→ Tasks to perform:
1 > List every specific fiber named in the text on sportswear fabrics.
2 > In the text on sportswear fabrics, what two forms of perspiration does the human body produce during strenuous sports activity?

→ Page extract:
********

Mr. Nitin B. Lokhande, Prof. L. G. Patil, Prof. A. U. Awasare

Department Of Textiles

D. K. T. E. Society's Textile & Engineering Institute, Ichalkaranji.

Abstract–Sportswear fabric need to provide a comfortable environment for the wearer and consequently able to handle moisture vapour and sweat produced by the body during strenuous activity in sports to feel good. Modern sportswear's are mostly made from wicking fibers like polyester and polypropylene. They provide only good strength and wicking of sweat but are not good at absorption and comfort point of view whereas the hydrophilic fibers like cotton and viscose are recognized as having excellent absorbency and breathability.

The objective of this work is to use combination of wicking and hydrophilic fibers to enhance the moisture handling and other properties of sportswear fabrics while at the same time improving the aesthetics. To fulfill requirements of sportswear with proper comfort, bi-layer knitted fabrics are manufactured and tested for different properties. On the basis of testing results its suitability for the sportswear application is decided.

Keywords: Bi-layer knitted fabric, Hydrophilic fiber, Sportswear, Wicking fiber

  1. INTRODUCTION

    Active sportswear fabrics are the fabrics which are used in that sports where lot of sweat generation occurs and clothing is an important issue for athletes and for those who practice sports just for fitness in their leisure time. During the strenuous

    activity in sports, human body perspires in two forms insensible and sensible perspiration and to be in comfortable state, the sportswear which will be worn should be allow both the type of perspiration to transmit perspiration from the skin to the outer environment [1]. Moisture produces during the sports present on surface of fabric and which cling to human skin can often produce uncomfortable sensation and it may produce skin problem like itching and finally it affects the performance of the wearer. Hence moisture transport in textiles fabrics is one of the critical factors affecting physiological comfort [2]. Thus this sportswear must have ability to transport moisture away from the skin to the fabric surface for evaporation.

********

→ Entries shown:
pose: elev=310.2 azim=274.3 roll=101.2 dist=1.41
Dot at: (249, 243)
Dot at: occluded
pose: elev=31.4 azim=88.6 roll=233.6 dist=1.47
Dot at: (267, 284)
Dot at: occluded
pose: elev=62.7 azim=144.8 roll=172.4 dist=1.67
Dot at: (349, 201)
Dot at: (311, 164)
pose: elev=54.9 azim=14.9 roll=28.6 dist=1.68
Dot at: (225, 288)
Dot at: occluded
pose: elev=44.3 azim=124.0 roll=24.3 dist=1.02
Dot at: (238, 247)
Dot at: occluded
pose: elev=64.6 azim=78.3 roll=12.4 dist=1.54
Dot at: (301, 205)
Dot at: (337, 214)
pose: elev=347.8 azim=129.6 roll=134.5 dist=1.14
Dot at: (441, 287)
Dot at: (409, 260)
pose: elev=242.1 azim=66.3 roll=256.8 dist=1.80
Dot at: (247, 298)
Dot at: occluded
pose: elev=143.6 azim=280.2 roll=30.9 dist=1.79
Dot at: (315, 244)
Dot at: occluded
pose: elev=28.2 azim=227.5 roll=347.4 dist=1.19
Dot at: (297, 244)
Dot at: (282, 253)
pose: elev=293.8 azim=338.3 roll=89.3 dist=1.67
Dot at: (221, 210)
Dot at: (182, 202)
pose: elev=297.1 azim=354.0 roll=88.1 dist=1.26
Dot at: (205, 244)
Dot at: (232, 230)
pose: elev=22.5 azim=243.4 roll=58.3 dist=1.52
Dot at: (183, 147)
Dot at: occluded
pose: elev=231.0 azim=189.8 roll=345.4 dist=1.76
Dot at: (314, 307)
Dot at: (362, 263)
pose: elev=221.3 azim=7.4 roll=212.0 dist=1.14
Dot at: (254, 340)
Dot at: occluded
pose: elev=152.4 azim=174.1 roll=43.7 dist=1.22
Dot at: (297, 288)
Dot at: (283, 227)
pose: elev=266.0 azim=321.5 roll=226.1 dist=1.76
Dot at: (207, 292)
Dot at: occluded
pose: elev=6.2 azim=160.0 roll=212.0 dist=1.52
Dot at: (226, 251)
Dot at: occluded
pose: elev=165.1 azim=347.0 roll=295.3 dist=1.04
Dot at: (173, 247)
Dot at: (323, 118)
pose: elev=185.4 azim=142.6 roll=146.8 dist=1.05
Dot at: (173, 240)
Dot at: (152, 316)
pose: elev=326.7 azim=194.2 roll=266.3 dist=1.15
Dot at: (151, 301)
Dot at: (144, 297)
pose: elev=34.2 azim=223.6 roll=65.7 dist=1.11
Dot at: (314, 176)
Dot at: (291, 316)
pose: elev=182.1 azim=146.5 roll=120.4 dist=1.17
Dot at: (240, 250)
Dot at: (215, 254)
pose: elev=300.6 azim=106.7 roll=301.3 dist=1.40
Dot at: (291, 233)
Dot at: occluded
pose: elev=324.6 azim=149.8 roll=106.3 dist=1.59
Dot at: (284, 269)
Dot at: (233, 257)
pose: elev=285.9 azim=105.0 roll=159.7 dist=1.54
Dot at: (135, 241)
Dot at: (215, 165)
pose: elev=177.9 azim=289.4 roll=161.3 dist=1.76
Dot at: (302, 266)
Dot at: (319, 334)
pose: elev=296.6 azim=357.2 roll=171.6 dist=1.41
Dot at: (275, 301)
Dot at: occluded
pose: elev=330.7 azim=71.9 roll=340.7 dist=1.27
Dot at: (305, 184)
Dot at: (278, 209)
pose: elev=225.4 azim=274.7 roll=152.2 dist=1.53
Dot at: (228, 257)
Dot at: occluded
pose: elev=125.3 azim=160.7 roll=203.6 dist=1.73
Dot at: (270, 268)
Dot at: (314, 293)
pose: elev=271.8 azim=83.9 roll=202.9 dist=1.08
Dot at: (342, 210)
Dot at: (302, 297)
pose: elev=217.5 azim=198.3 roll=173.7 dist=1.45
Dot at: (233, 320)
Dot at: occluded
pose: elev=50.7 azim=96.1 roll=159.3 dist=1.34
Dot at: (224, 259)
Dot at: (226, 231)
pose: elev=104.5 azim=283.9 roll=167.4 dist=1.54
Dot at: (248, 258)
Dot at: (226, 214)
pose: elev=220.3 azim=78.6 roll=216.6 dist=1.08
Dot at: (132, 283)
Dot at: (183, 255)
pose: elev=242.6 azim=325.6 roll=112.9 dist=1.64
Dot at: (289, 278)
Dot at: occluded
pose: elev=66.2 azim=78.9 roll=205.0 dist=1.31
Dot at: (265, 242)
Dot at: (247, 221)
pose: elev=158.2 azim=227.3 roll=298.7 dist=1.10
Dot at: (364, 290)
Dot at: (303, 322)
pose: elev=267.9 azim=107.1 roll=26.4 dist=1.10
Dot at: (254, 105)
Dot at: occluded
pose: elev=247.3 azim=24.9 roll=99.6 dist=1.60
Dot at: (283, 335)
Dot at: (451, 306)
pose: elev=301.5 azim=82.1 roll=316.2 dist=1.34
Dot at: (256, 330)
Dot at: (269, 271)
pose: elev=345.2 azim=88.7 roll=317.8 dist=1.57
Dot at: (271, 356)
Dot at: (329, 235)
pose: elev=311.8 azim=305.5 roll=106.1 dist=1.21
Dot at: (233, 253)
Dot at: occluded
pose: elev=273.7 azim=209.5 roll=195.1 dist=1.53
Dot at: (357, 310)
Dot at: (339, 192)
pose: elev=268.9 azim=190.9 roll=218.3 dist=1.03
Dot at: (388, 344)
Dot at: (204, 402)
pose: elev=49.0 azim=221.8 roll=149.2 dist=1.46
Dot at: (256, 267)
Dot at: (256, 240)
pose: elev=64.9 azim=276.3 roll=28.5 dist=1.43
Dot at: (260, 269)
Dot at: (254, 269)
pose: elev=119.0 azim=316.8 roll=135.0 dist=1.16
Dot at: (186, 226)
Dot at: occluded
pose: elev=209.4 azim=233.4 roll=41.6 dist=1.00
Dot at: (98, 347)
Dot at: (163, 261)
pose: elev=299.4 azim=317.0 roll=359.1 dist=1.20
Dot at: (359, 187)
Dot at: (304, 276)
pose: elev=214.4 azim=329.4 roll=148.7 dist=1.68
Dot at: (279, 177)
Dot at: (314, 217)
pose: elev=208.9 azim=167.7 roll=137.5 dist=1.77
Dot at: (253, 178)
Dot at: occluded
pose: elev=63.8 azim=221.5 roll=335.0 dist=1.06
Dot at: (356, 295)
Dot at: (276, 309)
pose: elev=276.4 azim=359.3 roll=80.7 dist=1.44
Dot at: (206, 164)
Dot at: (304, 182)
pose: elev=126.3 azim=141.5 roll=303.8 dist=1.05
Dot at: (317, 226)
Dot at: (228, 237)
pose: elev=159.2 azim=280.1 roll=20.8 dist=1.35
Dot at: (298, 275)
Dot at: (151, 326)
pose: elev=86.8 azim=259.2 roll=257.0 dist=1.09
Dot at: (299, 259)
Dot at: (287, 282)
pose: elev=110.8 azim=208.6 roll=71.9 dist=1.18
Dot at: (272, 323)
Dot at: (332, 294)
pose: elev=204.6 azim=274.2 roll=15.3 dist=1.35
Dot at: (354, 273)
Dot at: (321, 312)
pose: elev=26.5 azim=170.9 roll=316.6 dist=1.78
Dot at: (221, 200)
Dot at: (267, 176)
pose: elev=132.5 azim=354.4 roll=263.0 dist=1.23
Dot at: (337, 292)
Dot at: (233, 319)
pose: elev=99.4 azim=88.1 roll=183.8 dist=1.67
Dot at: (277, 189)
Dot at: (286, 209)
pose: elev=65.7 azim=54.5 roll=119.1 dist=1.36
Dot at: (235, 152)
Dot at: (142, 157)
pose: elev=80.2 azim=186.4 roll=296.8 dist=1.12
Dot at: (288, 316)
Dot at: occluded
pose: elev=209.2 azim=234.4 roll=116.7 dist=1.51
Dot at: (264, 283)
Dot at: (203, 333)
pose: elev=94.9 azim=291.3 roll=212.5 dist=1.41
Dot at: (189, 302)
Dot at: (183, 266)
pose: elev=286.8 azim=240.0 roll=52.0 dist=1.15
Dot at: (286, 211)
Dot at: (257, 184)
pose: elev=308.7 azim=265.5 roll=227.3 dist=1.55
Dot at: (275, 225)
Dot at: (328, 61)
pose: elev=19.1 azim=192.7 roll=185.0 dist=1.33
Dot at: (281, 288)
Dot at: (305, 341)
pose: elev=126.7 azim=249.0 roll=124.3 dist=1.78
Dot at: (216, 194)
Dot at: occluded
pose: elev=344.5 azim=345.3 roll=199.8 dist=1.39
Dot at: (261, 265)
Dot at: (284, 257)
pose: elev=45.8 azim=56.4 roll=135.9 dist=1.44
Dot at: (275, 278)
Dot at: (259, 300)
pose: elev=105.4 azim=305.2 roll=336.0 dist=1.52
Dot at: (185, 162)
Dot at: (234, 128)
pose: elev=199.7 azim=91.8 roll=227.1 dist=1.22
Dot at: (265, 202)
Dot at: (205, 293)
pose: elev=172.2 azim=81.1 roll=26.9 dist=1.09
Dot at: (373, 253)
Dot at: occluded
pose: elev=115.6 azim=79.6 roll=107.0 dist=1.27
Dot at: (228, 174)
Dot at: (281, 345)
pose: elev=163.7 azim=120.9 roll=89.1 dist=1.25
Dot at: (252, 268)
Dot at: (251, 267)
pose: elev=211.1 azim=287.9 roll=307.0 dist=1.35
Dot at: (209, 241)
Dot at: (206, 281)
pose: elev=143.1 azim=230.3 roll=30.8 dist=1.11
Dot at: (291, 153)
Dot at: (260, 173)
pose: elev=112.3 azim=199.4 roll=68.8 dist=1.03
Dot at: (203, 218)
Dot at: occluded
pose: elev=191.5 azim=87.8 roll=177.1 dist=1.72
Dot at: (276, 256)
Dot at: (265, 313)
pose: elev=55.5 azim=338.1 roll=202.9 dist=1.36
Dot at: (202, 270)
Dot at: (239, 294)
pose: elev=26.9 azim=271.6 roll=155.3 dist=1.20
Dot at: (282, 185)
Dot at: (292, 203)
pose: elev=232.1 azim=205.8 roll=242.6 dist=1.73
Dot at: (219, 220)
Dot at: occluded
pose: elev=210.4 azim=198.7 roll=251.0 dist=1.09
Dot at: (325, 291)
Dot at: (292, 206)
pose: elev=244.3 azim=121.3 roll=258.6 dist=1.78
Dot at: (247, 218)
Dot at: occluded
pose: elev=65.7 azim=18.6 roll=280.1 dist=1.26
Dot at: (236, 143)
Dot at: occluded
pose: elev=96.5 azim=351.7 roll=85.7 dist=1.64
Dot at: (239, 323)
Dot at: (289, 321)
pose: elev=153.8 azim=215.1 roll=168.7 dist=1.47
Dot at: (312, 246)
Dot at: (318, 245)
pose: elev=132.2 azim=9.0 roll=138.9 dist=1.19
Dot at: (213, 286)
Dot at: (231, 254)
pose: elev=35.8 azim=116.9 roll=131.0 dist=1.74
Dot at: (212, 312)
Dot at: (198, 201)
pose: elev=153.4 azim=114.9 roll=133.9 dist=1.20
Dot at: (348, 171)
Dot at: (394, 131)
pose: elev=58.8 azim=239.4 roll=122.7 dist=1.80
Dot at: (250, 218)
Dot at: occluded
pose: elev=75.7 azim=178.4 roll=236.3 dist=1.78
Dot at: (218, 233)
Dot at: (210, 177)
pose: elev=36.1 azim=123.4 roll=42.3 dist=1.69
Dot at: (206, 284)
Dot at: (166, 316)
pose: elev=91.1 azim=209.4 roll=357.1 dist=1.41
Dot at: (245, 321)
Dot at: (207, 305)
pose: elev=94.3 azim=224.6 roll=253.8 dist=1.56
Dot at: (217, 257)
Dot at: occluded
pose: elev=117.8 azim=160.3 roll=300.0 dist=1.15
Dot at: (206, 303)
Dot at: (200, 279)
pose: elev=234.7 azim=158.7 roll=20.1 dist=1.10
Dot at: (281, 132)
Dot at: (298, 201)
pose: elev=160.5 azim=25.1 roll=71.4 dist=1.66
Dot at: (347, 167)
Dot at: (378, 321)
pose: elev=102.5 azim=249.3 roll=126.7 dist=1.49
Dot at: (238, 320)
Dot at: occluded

********

→ Results by task:
1 > Polyester, polypropylene, cotton, viscose

2 > Insensible and sensible perspiration.